Le film, techniquement, est une réussite.
Je ne vous raconterai pas l’histoire, vous avez les mêmes, en boucle, tous les jours, dans tous les journaux et sur toutes les chaînes d’information.

Des populations qui vivent dans des cités, des populations abreuvées de subventions qui servent à tout sauf à construire, maintenir, entretenir, développer un cadre de vie ne serait-ce que propre, des populations confites dans un chômage endémique, des enfants livrés à eux-mêmes et par leurs parents et par les encadrements sociaux.

Les seules lois sont celles des caïds, des malfrats et des prêcheurs.

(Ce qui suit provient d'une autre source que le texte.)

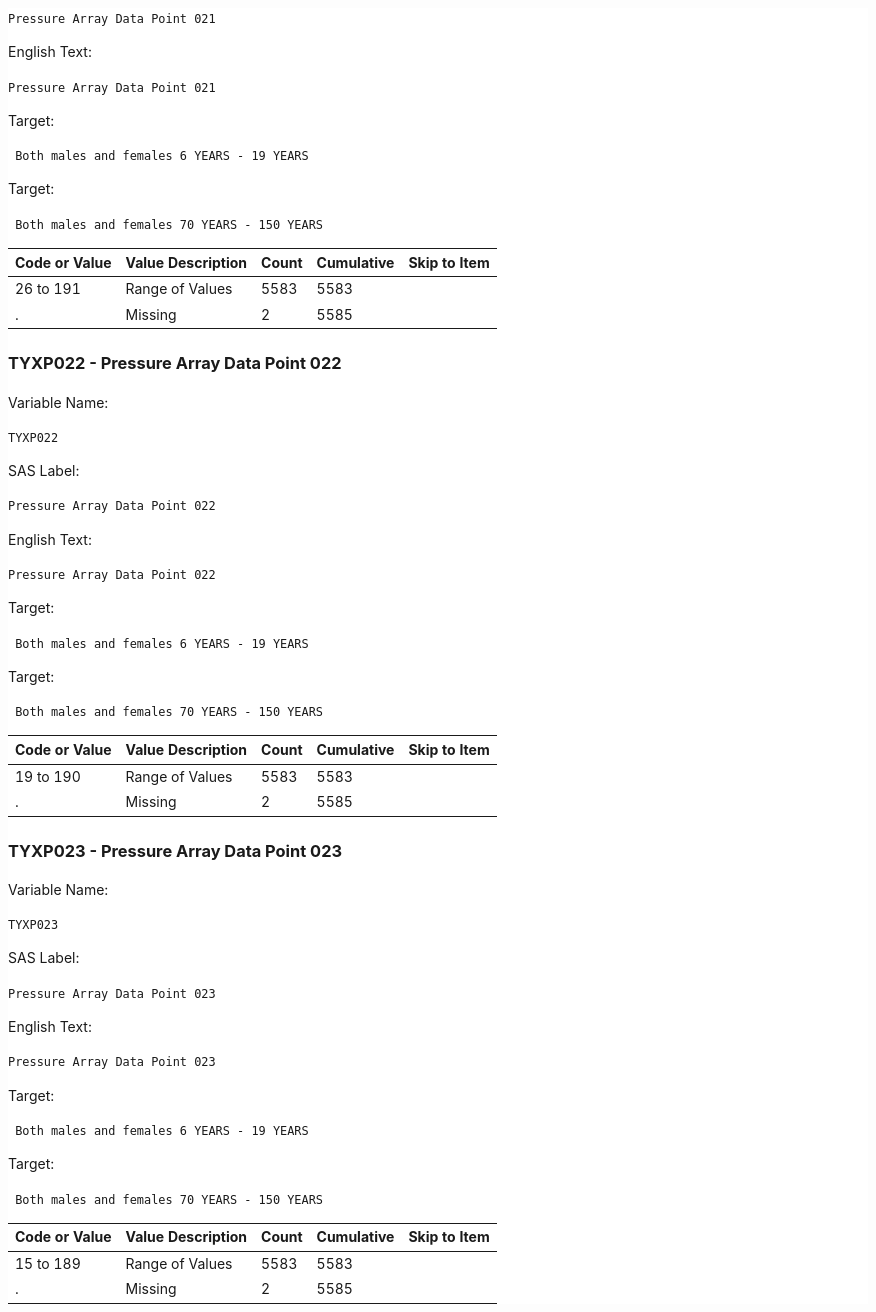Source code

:     Pressure Array Data Point 021
English Text:

    Pressure Array Data Point 021
Target:

     Both males and females 6 YEARS - 19 YEARS
Target:

     Both males and females 70 YEARS - 150 YEARS
Code or Value | Value Description | Count | Cumulative | Skip to Item  
---|---|---|---|---  
26 to 191 | Range of Values | 5583 | 5583 |   
. | Missing | 2 | 5585 |   
  
### TYXP022 - Pressure Array Data Point 022

Variable Name:

    TYXP022
SAS Label:

    Pressure Array Data Point 022
English Text:

    Pressure Array Data Point 022
Target:

     Both males and females 6 YEARS - 19 YEARS
Target:

     Both males and females 70 YEARS - 150 YEARS
Code or Value | Value Description | Count | Cumulative | Skip to Item  
---|---|---|---|---  
19 to 190 | Range of Values | 5583 | 5583 |   
. | Missing | 2 | 5585 |   
  
### TYXP023 - Pressure Array Data Point 023

Variable Name:

    TYXP023
SAS Label:

    Pressure Array Data Point 023
English Text:

    Pressure Array Data Point 023
Target:

     Both males and females 6 YEARS - 19 YEARS
Target:

     Both males and females 70 YEARS - 150 YEARS
Code or Value | Value Description | Count | Cumulative | Skip to Item  
---|---|---|---|---  
15 to 189 | Range of Values | 5583 | 5583 |   
. | Missing | 2 | 5585 |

Autrement, moralement, le film est une honte.
«C’est pas nous, c’est eux ! »

Une honte parce qu’il laisse supposer que l’entière responsabilité de ce chaos reposerait sur la Société qui se désintéresserait complètement d’une de ses composantes, sur l’État et ses Services, évidemment en premier lieu ceux de la Police, qui serait responsables de cette déliquescence sociale, de cette imperméabilité à toute éducation scolaire, de cette dé-civilisation, de cette absence de repères et de limites, du délabrement de l’habitat et des lieux publics.

En creux, en négatif, le film révèle un manque social invraisemblable et illustre, certainement sans l’avoir voulu, l’irresponsabilité des populations elles-mêmes.

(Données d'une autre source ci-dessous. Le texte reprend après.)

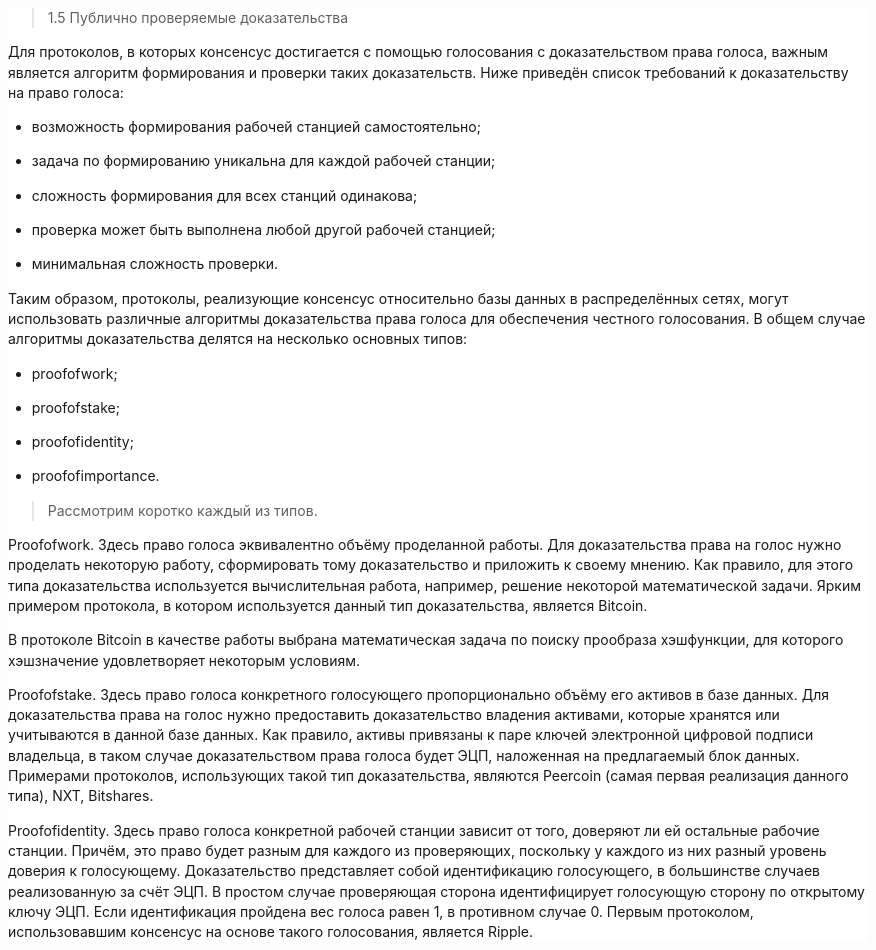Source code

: > 1.5  Публично проверяемые доказательства

Для протоколов, в которых консенсус достигается с помощью голосования с
доказательством права голоса, важным является алгоритм формирования и
проверки таких доказательств. Ниже приведён список требований к
доказательству на право голоса:

-   возможность формирования рабочей станцией самостоятельно;

-   задача по формированию уникальна для каждой рабочей станции;

-   сложность формирования для всех станций одинакова;

-   проверка может быть выполнена любой другой рабочей станцией;

-   минимальная сложность проверки.

Таким образом, протоколы, реализующие консенсус относительно базы данных
в распределённых сетях, могут использовать различные алгоритмы
доказательства права голоса для обеспечения честного голосования. В
общем случае алгоритмы доказательства делятся на несколько основных
типов:

-   proof­of­work;

-   proof­of­stake;

-   proof­of­identity;

-   proof­of­importance.

> Рассмотрим коротко каждый из типов.

Proof­of­work. Здесь право голоса эквивалентно объёму проделанной
работы. Для доказательства права на голос нужно проделать некоторую
работу, сформировать тому доказательство и приложить к своему мнению.
Как правило, для этого типа доказательства используется вычислительная
работа, например, решение некоторой математической задачи. Ярким
примером протокола, в котором используется данный тип доказательства,
является Bitcoin.

В протоколе Bitcoin в качестве работы выбрана математическая задача по
поиску прообраза хэш­функции, для которого хэш­значение удовлетворяет
некоторым условиям.

Proof­of­stake. Здесь право голоса конкретного голосующего
пропорционально объёму его активов в базе данных. Для доказательства
права на голос нужно предоставить доказательство владения активами,
которые хранятся или учитываются в данной базе данных. Как правило,
активы привязаны к паре ключей электронной цифровой подписи владельца, в
таком случае доказательством права голоса будет ЭЦП, наложенная на
предлагаемый блок данных. Примерами протоколов, использующих такой тип
доказательства, являются Peercoin (самая первая реализация данного
типа), NXT, Bitshares.

Proof­of­identity. Здесь право голоса конкретной рабочей станции зависит
от того, доверяют ли ей остальные рабочие станции. Причём, это право
будет разным для каждого из проверяющих, поскольку у каждого из них
разный уровень доверия к голосующему. Доказательство представляет собой
идентификацию голосующего, в большинстве случаев реализованную за счёт
ЭЦП. В простом случае проверяющая сторона идентифицирует голосующую
сторону по открытому ключу ЭЦП. Если идентификация пройдена вес голоса
равен 1, в противном случае 0. Первым протоколом, использовавшим
консенсус на основе такого голосования, является Ripple.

Le manque social invraisemblable, c’est l’absence totale de figures féminines.
Où sont les femmes dans ce film, sinon trois adolescentes fumeuses de joints, sinon trois adolescentes-caïds, sinon deux mères, l’une hystérique, l’autre in-assimilée.
Si le désengagement public, de l’État, est manifeste – là le film ne nous apprend rien que nous ne sachions déjà -, il montre que la femme, dans ces cités, est exclue de la voie publique, de la vie sociale.
Le film montre une société quasi exclusivement masculine où la testostérone fait la loi.

L’irresponsabilité des populations elles-mêmes, c’est de croire que tout dépend, tout doit venir de l’État, de la Collectivité et qu’elle ne se doit rien à elle-même.
Le film montre que ces populations préfèrent s’en remettre à des acteurs de l’illégalité, du communautarisme, du banditisme.
Ils ont choisi de s’appuyer sur ces lois-là, plutôt que sur celles de la République.
Dans l’un comme dans l’autre cas, ils attendent le salut, leur salut, de l’extérieur, de la manne financière de la Communauté nationale ou de l’emprise d’une pègre mafio-religieuse.

Dans ce film, le principe de responsabilité est complètement absent.
Si la situation est à ce point dégradée, c’est la faute de tous, de tout le monde, sauf de la sienne.

Alors, on peut citer Victor Hugo, tous les plumitifs et tous les orateurs, on peut envoyer tous les meilleurs cultivateurs de la planète au secours de ces royaumes du drame, qu’ils ne pourront rien changer que les mauvaises herbes, les mauvais hommes n’aient décidé de changer en se changeant eux-mêmes.

Plus laconiquement, sans dédouaner l’État de sa responsabilité patente, il y en a assez de ces propagandes stériles du misérabilisme volontaire.